Somehow we maintain hope that putting our child with hidden disabilities in school equates to getting a break. In our exhaustion, we look forward to late August/early September while at the same time grieving the inequities and social rejections we anticipate await our child there. The illusion of a break doesn’t last long. I think my daughter’s school had my cell phone number on speed dial!
One semester my daughter started a new science class, and I braced myself for the barrage of calls as she had never taken a class from this instructor previously. After a week of silence, I was convinced my daughter was hiding out in the bathroom! Finally, I dropped into the classroom after school to chat, and her teacher had plenty to say. My daughter was brilliant, engaged, and quite knowledgeable, a delight. “Of course, sometimes she...” I discovered this teacher’s son was also on the spectrum. She could see my daughter for her wonderful self, while handling beautifully her troubling behaviors.

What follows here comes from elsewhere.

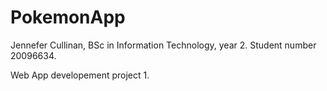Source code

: # PokemonApp

Jennefer Cullinan, BSc in Information Technology, year 2.
Student number 20096634.

Web App developement project 1.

Of course, more often the calls increased in frequency like a speed train barreling towards a hairpin turn ahead on the tracks as the fall progressed. The illusion of a “break” vanished like vapor, as I found myself rescuing, advocating, trying to figure out “what really happened”, and holding my child accountable for both behaviors and expectations placed upon her. A helpful strategy during Autumn was to change my own expectations of what a break looked like.
There is more than one way to take a break. When I’m preparing my yard to endure the prolonged Colorado winter, raking leaves and clearing raised beds, my muscles tire. I don’t sit to rest, rather, I switch jobs employing a different muscle group. Raking turns to sitting and weeding, or bagging. The variety allows me to continue progressing towards my goal, giving parts of my body a rest while using other parts, all the while continuing to work.
Perhaps you had hoped starting the school year would provide some relief from the endless battles. In a way, it has, because you get to use a different skill set now than when your child was home all summer, interacting with siblings, and avoiding chores like the plague. Presently you are listening, negotiating, brainstorming for success, dreaming up clever ways to enforce accountability, and advocating. The weight of the imponderables is being spread across a greater audience, which lessons the likelihood of any given collaborator collapsing.
Recognizing the reality that your child is still challenged in this different environment and requires your near constant “re-thinking” of strategies to address those challenges can shift the blunt force of the brutal calls you receive from school into a forward thrust that ensures progress.
Over time, you will indeed see the headway that allows your baby to weather the winter in time.